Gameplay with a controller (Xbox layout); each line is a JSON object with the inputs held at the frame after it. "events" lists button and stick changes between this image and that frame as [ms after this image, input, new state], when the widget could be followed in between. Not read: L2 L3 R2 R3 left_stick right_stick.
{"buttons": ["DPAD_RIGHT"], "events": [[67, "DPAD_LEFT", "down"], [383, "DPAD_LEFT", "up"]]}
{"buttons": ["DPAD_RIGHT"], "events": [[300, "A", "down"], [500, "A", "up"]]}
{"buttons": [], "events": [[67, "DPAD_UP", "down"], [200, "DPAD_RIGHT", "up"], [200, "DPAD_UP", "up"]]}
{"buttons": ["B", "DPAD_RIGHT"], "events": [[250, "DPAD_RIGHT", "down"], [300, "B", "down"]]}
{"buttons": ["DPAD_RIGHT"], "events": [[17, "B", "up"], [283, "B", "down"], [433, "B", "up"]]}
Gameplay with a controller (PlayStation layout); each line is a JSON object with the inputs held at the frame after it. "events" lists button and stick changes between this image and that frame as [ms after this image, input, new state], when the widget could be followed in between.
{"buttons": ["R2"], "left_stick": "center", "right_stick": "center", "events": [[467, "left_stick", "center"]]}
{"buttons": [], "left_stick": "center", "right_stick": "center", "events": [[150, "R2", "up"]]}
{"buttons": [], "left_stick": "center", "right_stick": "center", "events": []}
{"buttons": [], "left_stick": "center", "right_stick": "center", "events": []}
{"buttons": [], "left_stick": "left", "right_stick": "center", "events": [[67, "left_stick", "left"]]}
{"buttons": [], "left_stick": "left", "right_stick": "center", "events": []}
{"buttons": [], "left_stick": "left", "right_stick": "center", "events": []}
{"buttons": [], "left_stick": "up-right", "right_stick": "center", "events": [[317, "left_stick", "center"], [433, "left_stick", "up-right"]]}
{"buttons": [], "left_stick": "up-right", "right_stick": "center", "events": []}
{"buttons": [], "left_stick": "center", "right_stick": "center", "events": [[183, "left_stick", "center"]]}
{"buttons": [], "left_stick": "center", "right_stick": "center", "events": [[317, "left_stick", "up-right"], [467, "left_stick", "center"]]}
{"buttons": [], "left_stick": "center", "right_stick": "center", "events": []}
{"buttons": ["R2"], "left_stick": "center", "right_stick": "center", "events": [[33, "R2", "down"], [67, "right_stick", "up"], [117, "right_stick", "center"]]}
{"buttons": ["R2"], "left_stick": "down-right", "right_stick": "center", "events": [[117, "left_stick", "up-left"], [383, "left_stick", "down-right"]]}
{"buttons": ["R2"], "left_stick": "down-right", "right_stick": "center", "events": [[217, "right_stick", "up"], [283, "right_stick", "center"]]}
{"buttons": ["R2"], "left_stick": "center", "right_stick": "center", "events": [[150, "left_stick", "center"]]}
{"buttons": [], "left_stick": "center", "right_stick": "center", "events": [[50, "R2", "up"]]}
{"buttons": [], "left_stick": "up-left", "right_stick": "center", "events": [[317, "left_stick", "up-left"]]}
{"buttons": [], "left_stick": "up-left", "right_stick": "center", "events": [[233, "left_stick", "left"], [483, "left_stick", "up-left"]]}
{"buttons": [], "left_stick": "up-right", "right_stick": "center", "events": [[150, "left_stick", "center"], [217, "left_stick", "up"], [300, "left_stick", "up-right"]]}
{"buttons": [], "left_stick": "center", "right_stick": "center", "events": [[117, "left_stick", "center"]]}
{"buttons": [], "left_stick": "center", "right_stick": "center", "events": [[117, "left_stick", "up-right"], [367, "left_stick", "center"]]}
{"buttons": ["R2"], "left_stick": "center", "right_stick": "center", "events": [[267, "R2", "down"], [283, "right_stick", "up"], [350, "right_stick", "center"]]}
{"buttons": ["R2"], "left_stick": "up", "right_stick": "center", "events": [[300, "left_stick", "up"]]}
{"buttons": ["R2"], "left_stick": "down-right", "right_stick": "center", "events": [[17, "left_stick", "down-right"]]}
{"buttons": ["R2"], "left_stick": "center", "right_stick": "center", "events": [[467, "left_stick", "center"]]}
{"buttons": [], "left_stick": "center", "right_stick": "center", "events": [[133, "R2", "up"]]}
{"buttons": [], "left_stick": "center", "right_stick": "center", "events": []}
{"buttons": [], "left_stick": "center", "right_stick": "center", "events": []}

#### Task directions:
Every line of the data that includes the word "lists" should be copied.

#### Output for this task:
Gameplay with a controller (Xbox layout); each line is a JSON object with the inputs held at the frame after it. "events" lists button and stick changes between this image and that frame as [ms after this image, input, new state], when the widget could be followed in between. Not read: L2 L3 R2 R3 left_stick right_stick.
Gameplay with a controller (PlayStation layout); each line is a JSON object with the inputs held at the frame after it. "events" lists button and stick changes between this image and that frame as [ms after this image, input, new state], when the widget could be followed in between.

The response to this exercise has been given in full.